═════ RECORD EXCERPTS ═════

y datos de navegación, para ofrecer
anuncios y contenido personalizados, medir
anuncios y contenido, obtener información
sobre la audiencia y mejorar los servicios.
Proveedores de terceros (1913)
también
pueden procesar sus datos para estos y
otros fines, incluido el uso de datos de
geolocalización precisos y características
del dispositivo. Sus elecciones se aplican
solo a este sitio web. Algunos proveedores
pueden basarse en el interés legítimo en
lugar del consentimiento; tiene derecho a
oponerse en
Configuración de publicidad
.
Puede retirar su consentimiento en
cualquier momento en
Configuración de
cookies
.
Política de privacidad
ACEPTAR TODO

═════
═════ RECORD EXCERPTS ═════

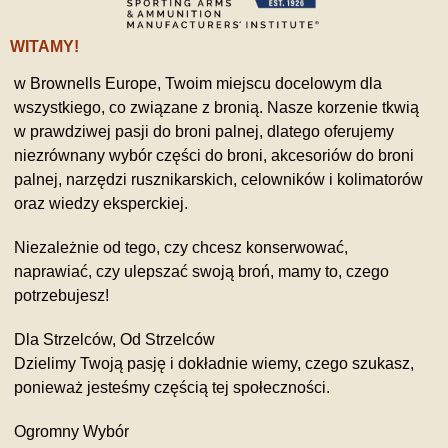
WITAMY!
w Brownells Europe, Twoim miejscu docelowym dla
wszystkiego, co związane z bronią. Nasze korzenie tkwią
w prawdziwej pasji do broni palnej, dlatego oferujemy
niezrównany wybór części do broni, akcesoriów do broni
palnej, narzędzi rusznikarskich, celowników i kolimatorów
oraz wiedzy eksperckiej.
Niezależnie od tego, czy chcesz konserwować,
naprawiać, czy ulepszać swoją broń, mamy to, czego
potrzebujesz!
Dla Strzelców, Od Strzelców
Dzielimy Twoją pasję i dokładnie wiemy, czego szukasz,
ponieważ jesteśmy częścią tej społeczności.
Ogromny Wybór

═════
═════ RECORD EXCERPTS ═════

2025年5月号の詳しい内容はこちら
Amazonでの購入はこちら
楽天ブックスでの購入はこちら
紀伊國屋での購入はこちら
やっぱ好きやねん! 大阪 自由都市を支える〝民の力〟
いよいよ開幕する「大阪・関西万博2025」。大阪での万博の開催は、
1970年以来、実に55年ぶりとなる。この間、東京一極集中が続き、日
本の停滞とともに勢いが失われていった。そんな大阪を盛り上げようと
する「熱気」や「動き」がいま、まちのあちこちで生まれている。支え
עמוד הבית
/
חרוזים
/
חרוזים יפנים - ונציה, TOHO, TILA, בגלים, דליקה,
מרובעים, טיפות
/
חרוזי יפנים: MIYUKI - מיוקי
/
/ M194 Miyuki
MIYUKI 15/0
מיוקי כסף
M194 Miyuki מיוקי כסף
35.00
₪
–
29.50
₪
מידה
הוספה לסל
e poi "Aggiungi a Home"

═════

**ASSIGNMENT**:
Above are the entries. Copy exactly the part that opens with the line containing "Configuración de publicidad" and closes with the line containing "ACEPTAR TODO", and no more.

**OUTPUT FOR THIS EXERCISE**:
Configuración de publicidad
.
Puede retirar su consentimiento en
cualquier momento en
Configuración de
cookies
.
Política de privacidad
ACEPTAR TODO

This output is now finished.